▶ Task statement
Could you reproduce, from the records below, everything from the line with "durante a seca" down to the line with "conseillons de contacter", keeping both of those lines and changing nothing?

▶ Available data
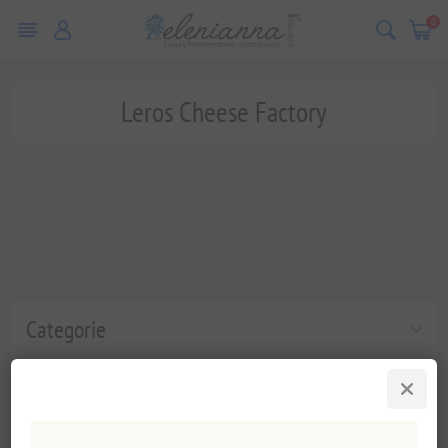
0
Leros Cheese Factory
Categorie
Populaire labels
--
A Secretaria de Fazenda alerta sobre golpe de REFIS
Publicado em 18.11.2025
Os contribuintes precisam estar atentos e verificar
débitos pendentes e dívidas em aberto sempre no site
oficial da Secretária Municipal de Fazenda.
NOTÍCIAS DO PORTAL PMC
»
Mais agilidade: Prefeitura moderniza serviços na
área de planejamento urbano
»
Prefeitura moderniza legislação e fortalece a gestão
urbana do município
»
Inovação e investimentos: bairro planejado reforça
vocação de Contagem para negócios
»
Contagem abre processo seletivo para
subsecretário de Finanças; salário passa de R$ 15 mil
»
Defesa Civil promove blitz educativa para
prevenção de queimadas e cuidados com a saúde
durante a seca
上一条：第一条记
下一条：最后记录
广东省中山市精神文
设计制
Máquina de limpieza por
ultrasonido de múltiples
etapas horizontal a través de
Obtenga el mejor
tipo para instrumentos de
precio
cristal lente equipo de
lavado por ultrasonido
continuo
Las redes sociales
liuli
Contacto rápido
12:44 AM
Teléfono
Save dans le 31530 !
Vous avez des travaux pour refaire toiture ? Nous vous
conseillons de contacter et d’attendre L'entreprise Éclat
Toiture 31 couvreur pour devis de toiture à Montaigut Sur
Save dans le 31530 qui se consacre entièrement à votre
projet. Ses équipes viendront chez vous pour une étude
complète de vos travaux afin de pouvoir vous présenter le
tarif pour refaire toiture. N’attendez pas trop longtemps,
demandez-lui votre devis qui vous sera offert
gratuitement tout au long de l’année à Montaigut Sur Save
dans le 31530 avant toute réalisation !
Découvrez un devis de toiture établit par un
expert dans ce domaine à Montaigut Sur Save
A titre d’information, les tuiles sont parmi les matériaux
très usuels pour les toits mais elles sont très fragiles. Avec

▶ Your response
durante a seca
上一条：第一条记
下一条：最后记录
广东省中山市精神文
设计制
Máquina de limpieza por
ultrasonido de múltiples
etapas horizontal a través de
Obtenga el mejor
tipo para instrumentos de
precio
cristal lente equipo de
lavado por ultrasonido
continuo
Las redes sociales
liuli
Contacto rápido
12:44 AM
Teléfono
Save dans le 31530 !
Vous avez des travaux pour refaire toiture ? Nous vous
conseillons de contacter et d’attendre L'entreprise Éclat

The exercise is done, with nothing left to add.